What does the math look like? Despite Bob Chapek’s comments above about not being ready to share their models, it isn’t that complicated. If you want to get to $13 billion a year just from streaming you need 130 million subscribers at an average of $100 a year.
Gulp.
Well, that number is impossible to hit because it’s 30 million more than ESPN had in its peak of 100 million cable subscribers a decade ago. If you couldn’t even hit that number in the cable model ten years ago you have no hope of hitting it today.

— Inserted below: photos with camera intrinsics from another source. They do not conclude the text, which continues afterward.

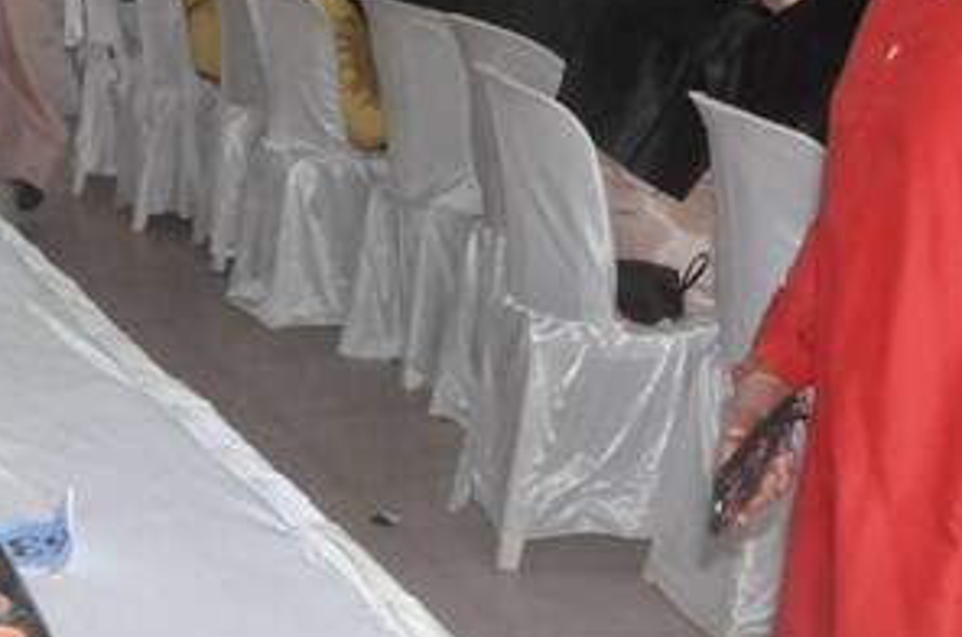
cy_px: 167
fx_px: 1947
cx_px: 65
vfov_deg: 18.5
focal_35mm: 73
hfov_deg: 26.7
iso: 3200
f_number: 13
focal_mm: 18
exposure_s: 1/200
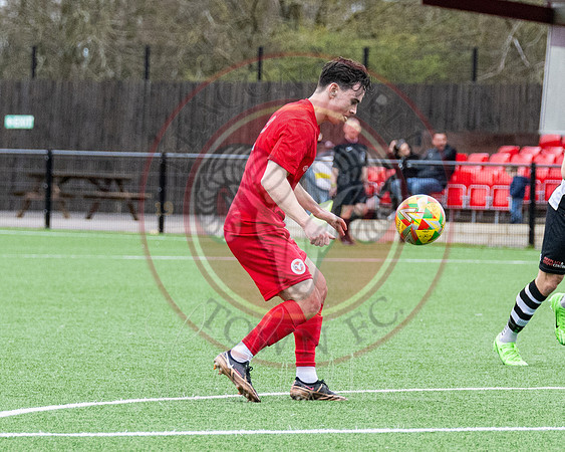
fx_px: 6138
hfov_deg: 5.3
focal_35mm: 367
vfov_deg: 4.2
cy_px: 174
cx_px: 454
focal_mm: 120
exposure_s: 1/1600
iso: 1250
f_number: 4
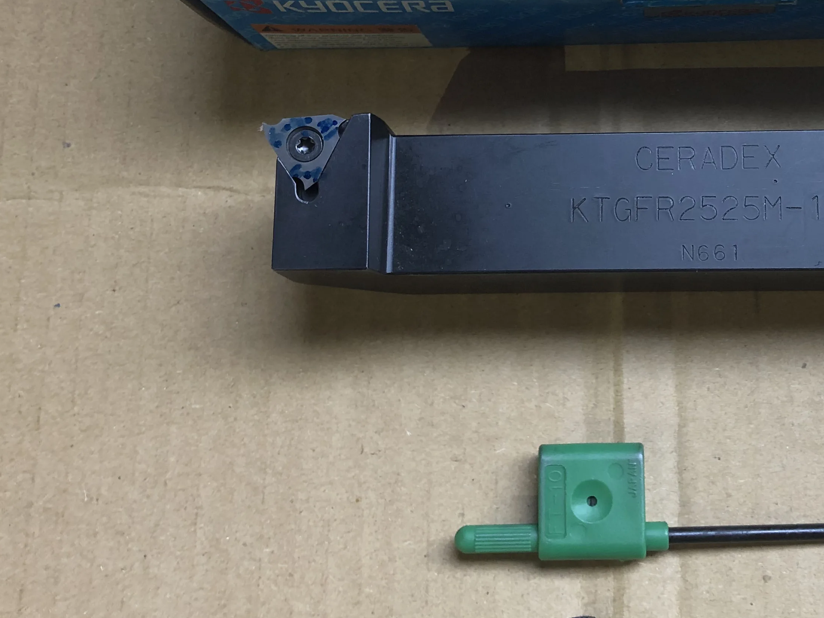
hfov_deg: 36.5
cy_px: 178
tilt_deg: -77.9
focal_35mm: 51
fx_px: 1214
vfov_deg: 28.3
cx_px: 627
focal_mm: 3.99
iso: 40
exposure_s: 1/20
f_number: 1.8
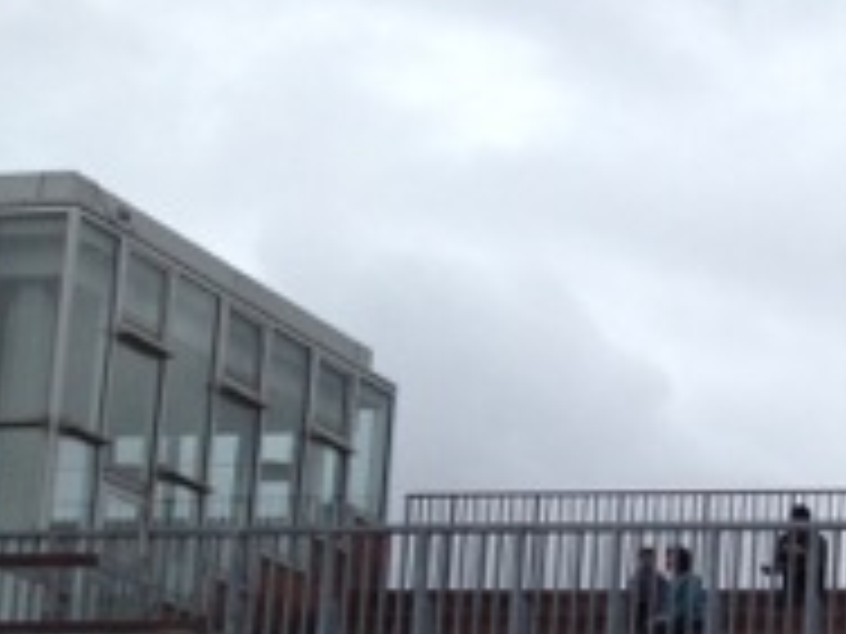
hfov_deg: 15.0
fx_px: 2908
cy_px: 805
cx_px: 1382
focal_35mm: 119
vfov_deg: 12.1
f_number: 2.4
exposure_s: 1/2907
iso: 64
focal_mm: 4.28
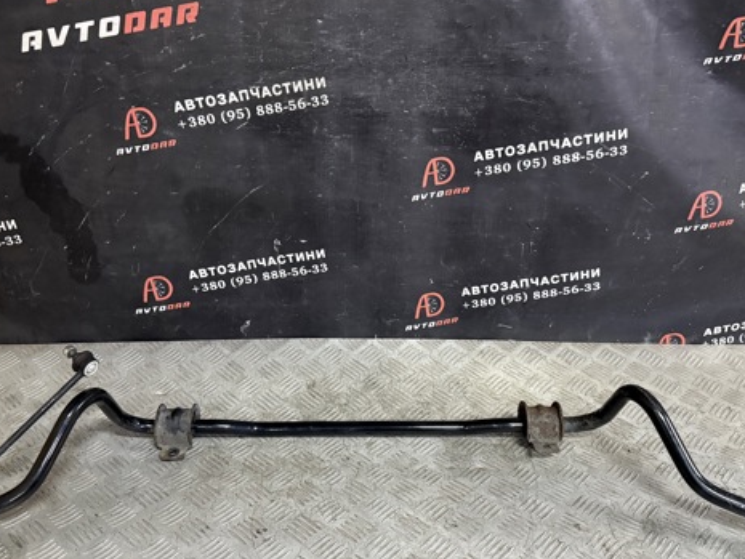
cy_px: 287
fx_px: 710
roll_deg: -0.9
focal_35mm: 33
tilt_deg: -23.1
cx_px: 360
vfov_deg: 43.0
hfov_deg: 55.3
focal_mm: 6.76
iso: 800
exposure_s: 1/60
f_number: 1.78
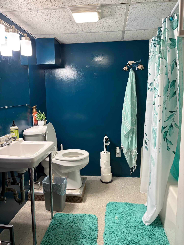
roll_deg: +0.6
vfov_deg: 67.3
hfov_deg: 53.1
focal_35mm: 26
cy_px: 122
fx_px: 184
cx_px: 92
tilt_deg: -7.7
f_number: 1.6
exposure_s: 1/60
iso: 160
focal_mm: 5.96
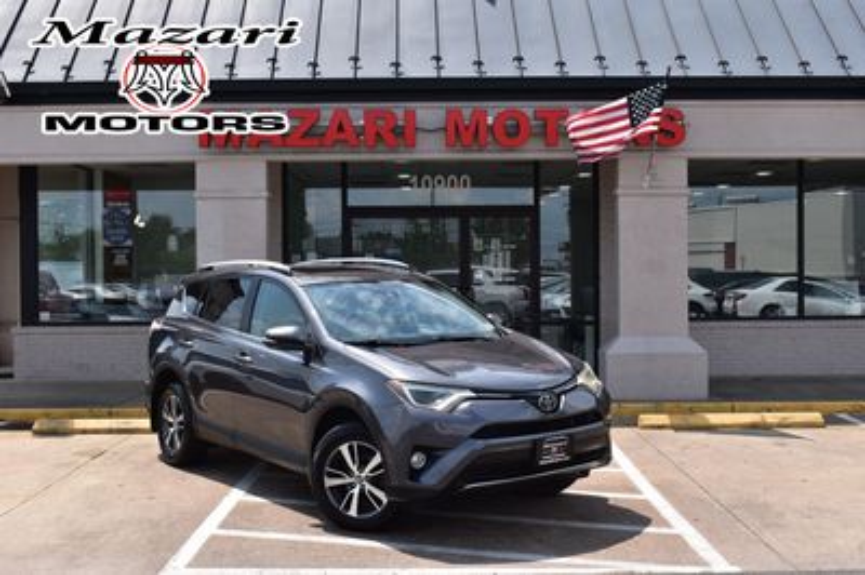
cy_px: 288
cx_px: 432
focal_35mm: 44
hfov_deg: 45.0
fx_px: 1044
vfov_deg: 30.8
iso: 360
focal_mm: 29
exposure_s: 1/500
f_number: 11
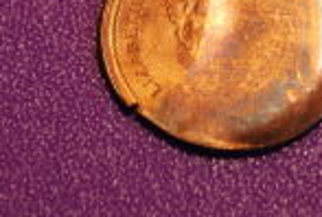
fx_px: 2013
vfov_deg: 6.1
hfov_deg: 9.1
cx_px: 283
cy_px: 2
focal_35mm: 224
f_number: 5.6
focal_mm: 55
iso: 200
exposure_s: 1/40
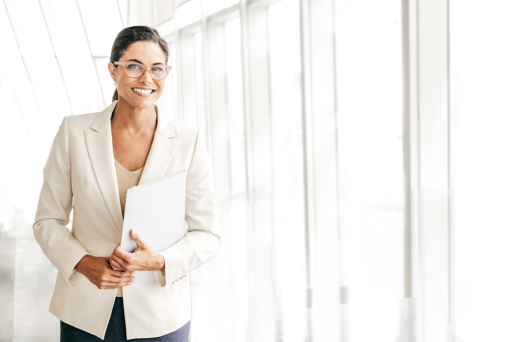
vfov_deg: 27.0
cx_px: 256
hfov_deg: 39.6
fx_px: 713
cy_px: 171
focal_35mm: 50
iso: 320
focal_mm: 50
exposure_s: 1/125
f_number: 4
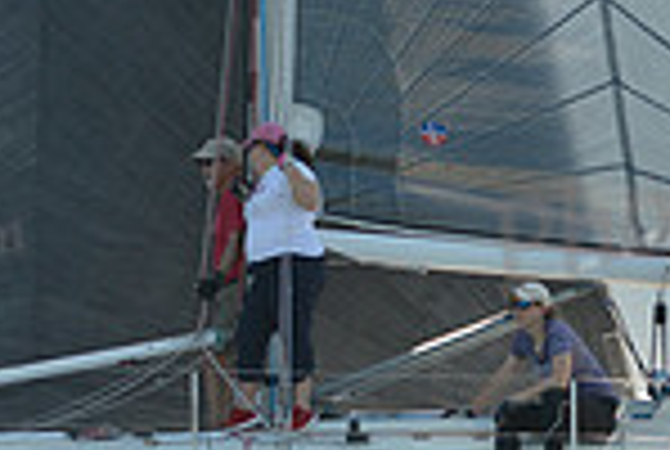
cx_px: 261
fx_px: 15217
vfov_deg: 1.7
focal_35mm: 816
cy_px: 470
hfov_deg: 2.5
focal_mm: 210
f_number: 4
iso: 200
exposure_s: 1/1600
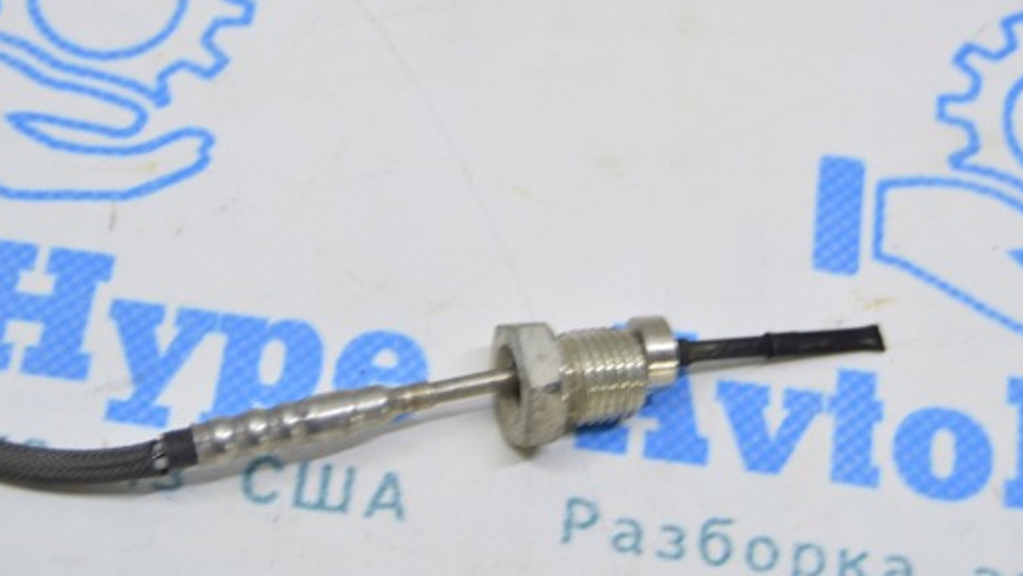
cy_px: 261
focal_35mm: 90
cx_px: 540
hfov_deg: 23.7
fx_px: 2433
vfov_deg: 13.5
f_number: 5.6
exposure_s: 1/20
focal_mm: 45
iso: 400
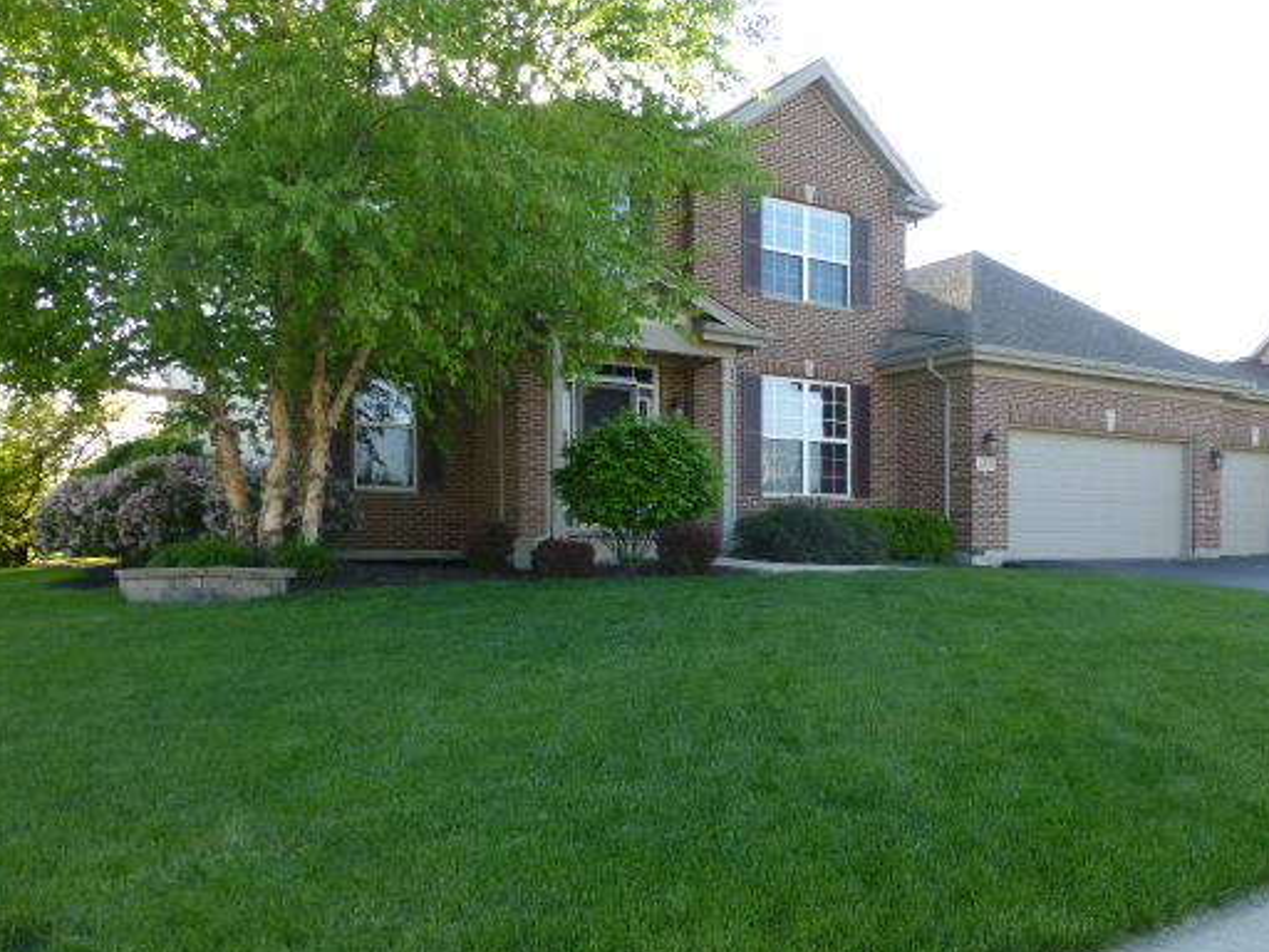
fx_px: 1100
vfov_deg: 46.4
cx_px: 783
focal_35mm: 30
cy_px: 588
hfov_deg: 59.3
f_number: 3.5
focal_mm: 4.3
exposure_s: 1/250
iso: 200
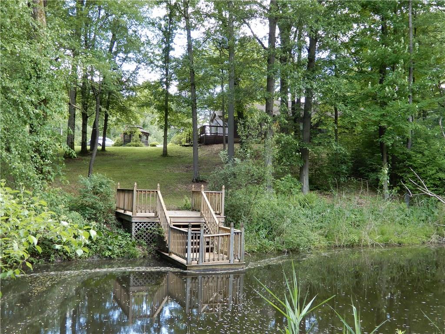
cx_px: 222
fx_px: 489
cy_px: 167
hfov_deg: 49.0
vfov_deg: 37.7
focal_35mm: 38
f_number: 4
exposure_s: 1/50
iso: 80
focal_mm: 6.8
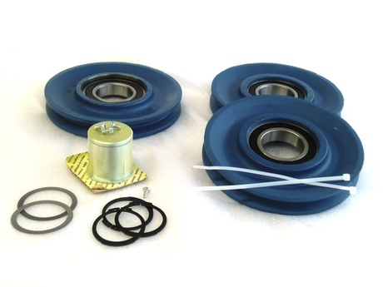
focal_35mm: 52
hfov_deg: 36.8
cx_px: 192
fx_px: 575
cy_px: 144
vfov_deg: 28.0
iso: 160
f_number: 3.7
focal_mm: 9.3
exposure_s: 1/60
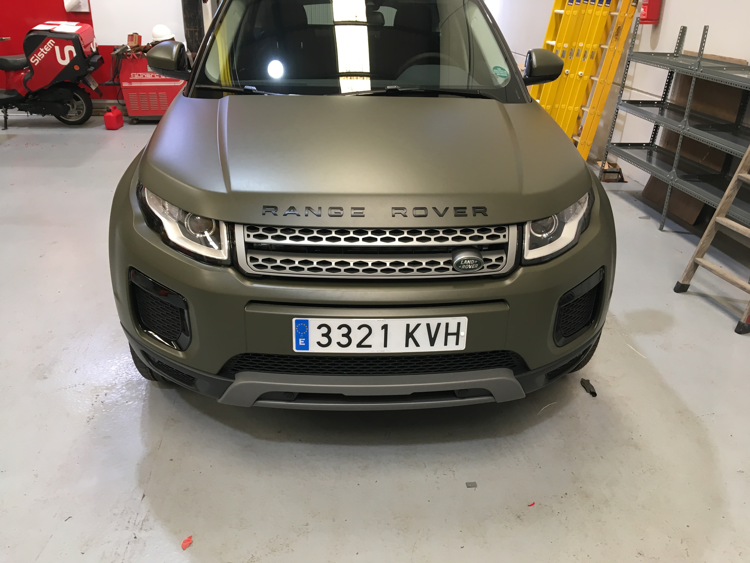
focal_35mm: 29
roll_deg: -0.8
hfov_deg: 61.7
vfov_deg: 48.2
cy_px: 282
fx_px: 628
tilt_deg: -25.5
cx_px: 375
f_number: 2.2
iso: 80
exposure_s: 1/33
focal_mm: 4.15
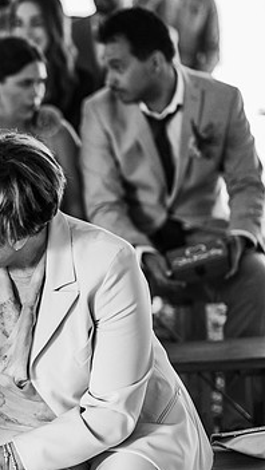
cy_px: 253
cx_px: -106
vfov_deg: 14.6
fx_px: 1832
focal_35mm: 147
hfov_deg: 8.1
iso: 1100
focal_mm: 85
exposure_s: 1/200
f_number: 2.2
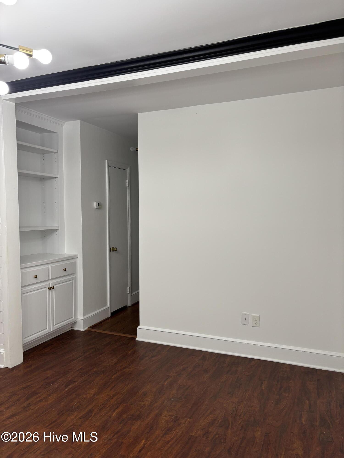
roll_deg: -0.9
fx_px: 345
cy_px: 229
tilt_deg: -4.0
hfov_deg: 53.1
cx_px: 172
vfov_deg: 67.3
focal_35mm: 26
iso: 80
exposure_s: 1/60
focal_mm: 5.96
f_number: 1.6
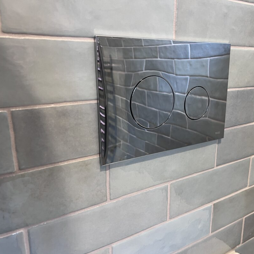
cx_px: 154
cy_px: 128
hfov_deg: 52.1
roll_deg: -0.6
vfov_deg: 52.5
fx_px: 257
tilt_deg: -16.0
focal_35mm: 31
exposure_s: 1/50
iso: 100
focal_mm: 5.7
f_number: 1.5
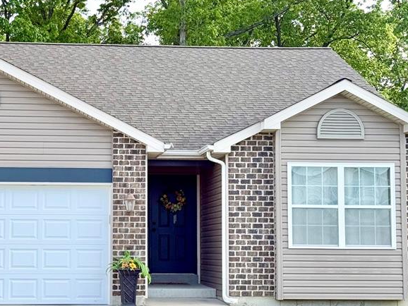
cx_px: 122
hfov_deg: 22.9
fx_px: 1002
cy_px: 171
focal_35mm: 85
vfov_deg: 17.4
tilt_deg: +4.7
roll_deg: -0.8
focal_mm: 6.76
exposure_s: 1/1116
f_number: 1.78
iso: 64
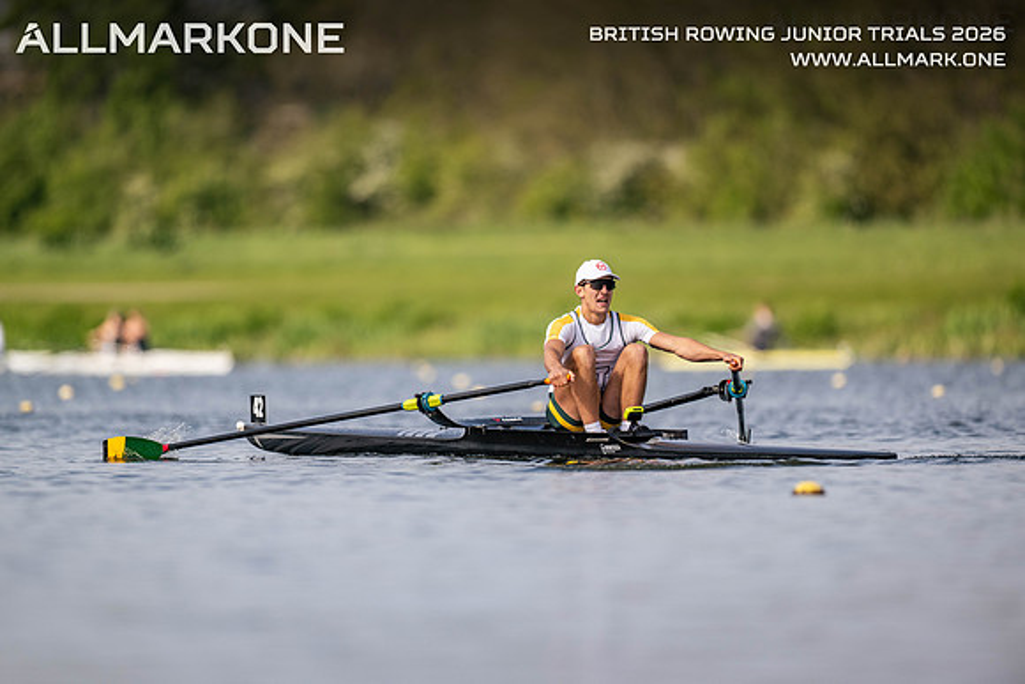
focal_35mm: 600
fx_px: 17087
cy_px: 342
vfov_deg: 2.3
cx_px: 512
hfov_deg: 3.4
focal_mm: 600
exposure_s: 1/2500
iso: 320
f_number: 4
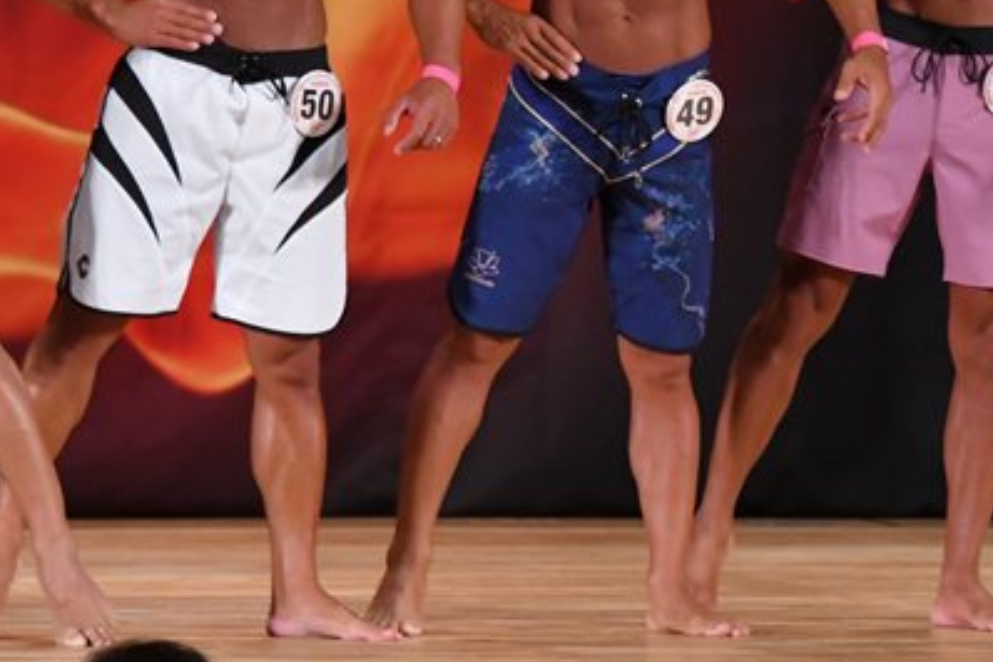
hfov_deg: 4.2
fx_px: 13653
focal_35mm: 495
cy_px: 87
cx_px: 837
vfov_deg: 2.8
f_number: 5.6
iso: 3200
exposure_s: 1/400
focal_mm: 170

What about 65 million subscribers at an average cost of $200 a year? I don’t see that either. Remember, you have to average $200 a year, which means you’d need far more subscribers than 65 million since a huge percentage of people would be seasonal subscribers. That is, some people would subscribe for football and then cut their streaming subscriptions when football season was over. Others would subscribe for less popular sports and then cut their subscriptions when that season is over.
Thirty million subscribers at $450 a year? How many people can afford to pay nearly $40 a month just for ESPN? Especially when you consider ESPN has never had any program on cable ever produce thirty million viewers. The simple truth is this, the audience isn’t there to get to $13 billion a year in revenue just from streaming. And it never will be either.
My point here, and the one Chapek acknowledged by refusing to share the numbers, is it’s virtually impossible for ESPN+ to ever come close to producing the revenue that ESPN does now from cable and satellite subscriptions.
So what does that mean? In the years ahead ESPN, at least if it isn’t purchased by someone like Amazon or Apple who can handle the losses thanks to offsets elsewhere, is going to have to give up top sports rights. (Why would Amazon or Apple buy ESPN when they can just buy the rights instead of ESPN? Maybe to get the existing rights ESPN already has? I think that’s probably the best case scenario for ESPN). Because otherwise at the same time that ESPN is going to become the most desperate to get the best sports rights, they’re going to have less and less money to be able to buy them with. Which means it’s going to be harder and harder to get people to subscribe to ESPN+.
The end result? From a business perspective ESPN is a dead, slow growth company that has begun its descent into oblivion. I suspect most intelligent Disney executives know this. But they are attempting to hide this fact by suggesting streaming will save the company somewhere in the future.
The problem is that just isn’t true. If anything, streaming is actually going to hasten the demise of ESPN, not save it. Because instead of just one company drowning, ESPN now has two, the legacy cable business and ESPN+.
The only lifeboat I see is getting the company sold to Amazon or Apple, someone who has lots of money to spend, sees ESPN is doomed and wants to own the sports marketplace based on the rights ESPN has already acquired.
But, as I said above, why would you save a drowning company when you can just blow them out of the water by paying far more than they can for sports rights coming up to auction in the years ahead? ESPN without top sports rights is like McDonald’s without hamburgers, the reason for the company to exist ceases to exist.
Instead of continuing to peddle the lie that streaming will save ESPN, Disney CEO Bob Chapek would be smart to cut ESPN adrift while he still can and find a buyer, almost at any price. Otherwise, he’s going down with two ships, the ESPN cable business and the ESPN streaming business. Because pretty soon the math doesn’t lie, ESPN is going to be costing Disney billions of dollars a year.
And that’s a cost no sport, no matter how popular, can keep from happening.